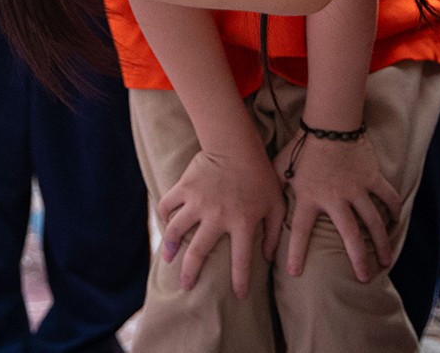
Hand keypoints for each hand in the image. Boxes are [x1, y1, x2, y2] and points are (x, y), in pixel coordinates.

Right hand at [155, 143, 285, 299]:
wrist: (236, 144)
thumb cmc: (260, 175)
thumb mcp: (275, 204)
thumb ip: (273, 232)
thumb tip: (267, 258)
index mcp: (242, 222)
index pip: (241, 261)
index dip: (240, 282)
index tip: (238, 295)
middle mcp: (217, 216)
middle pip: (198, 252)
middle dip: (190, 273)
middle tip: (186, 285)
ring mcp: (198, 202)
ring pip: (176, 230)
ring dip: (169, 246)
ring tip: (167, 258)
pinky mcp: (184, 187)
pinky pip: (167, 205)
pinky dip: (164, 215)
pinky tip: (165, 223)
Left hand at [274, 132, 397, 283]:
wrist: (328, 123)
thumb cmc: (302, 145)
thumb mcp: (281, 166)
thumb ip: (275, 185)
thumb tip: (259, 198)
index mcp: (309, 197)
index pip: (300, 231)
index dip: (296, 253)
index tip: (295, 273)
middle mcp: (335, 199)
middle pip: (349, 236)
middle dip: (358, 259)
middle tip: (363, 278)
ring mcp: (356, 189)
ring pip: (373, 222)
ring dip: (381, 243)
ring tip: (386, 260)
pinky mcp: (371, 178)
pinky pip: (387, 197)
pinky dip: (393, 208)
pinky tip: (396, 220)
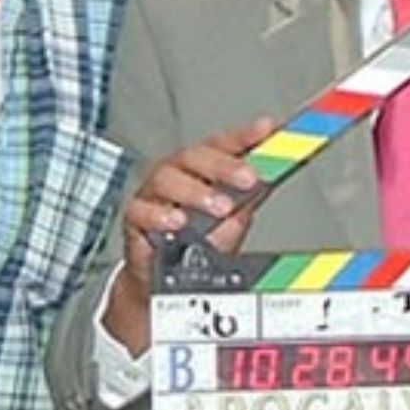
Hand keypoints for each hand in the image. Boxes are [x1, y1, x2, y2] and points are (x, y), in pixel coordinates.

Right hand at [104, 117, 277, 352]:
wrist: (169, 281)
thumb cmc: (200, 242)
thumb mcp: (233, 217)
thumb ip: (251, 194)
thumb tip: (274, 172)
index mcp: (201, 167)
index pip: (222, 144)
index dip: (244, 135)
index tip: (267, 128)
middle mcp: (176, 173)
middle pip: (195, 156)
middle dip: (224, 165)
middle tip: (249, 179)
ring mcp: (153, 193)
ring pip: (166, 178)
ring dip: (196, 191)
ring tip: (221, 207)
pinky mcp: (135, 218)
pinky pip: (141, 211)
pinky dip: (160, 214)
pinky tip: (178, 221)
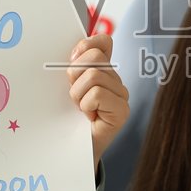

## TASK DIRECTIONS
Restate word for word only the lines above from the line containing "thumb ip: (275, 185)" to the line containing "ring pip: (373, 222)", both of them included.

## ANSWER TO THIS EXERCISE
thumb ip: (275, 185)
thumb tip: (259, 198)
index mcp: (309, 197)
index pip: (300, 231)
index dip: (296, 253)
index tip: (295, 273)
middle mcp: (335, 199)
middle pip: (349, 236)
middle dip: (358, 259)
middle tip: (363, 278)
ring mcp: (356, 189)
ring pip: (373, 222)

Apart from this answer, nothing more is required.